Try it:
Copy out each of the entries below word for word, leaving the pictures out of your answer.

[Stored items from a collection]
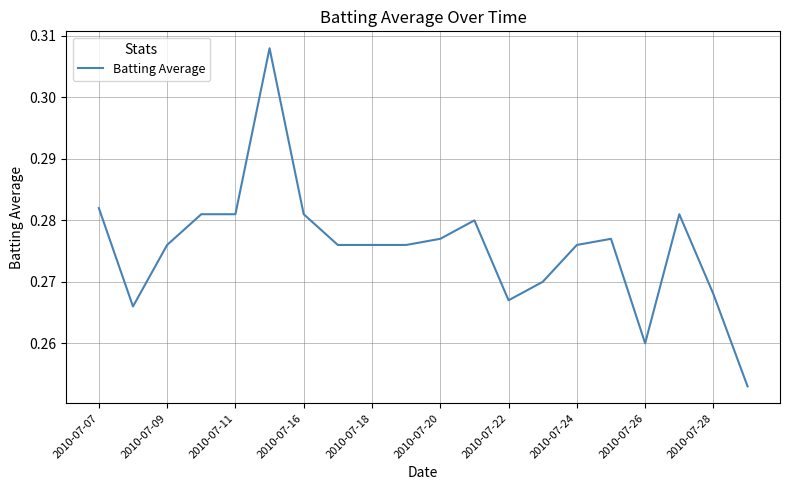

How many points are lower than both their immediate neighbors (excluding endpoints)?

3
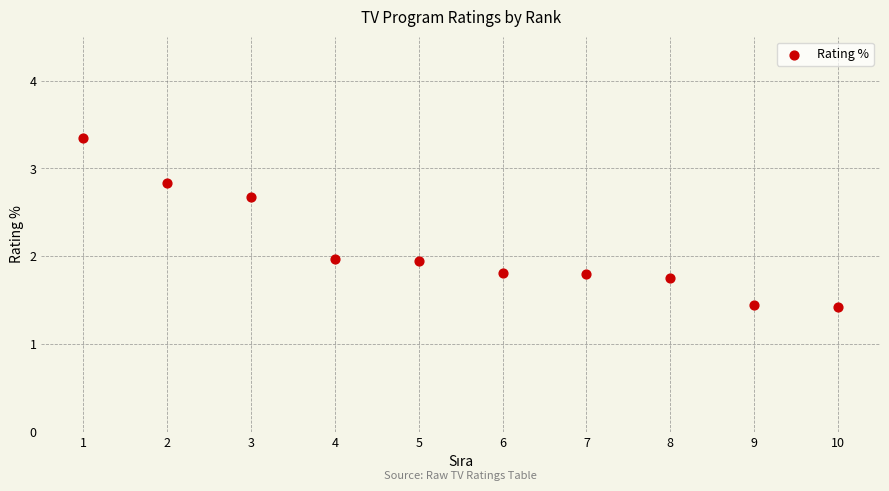

What is the average Y value?

2.1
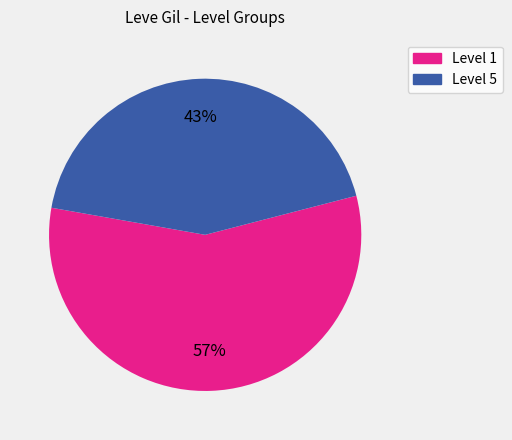

Is there a majority slice in this chart?

Yes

Answer space:
How many points are lower than both their immediate neighbors (excluding endpoints)?

3

What is the average Y value?

2.1

Is there a majority slice in this chart?

Yes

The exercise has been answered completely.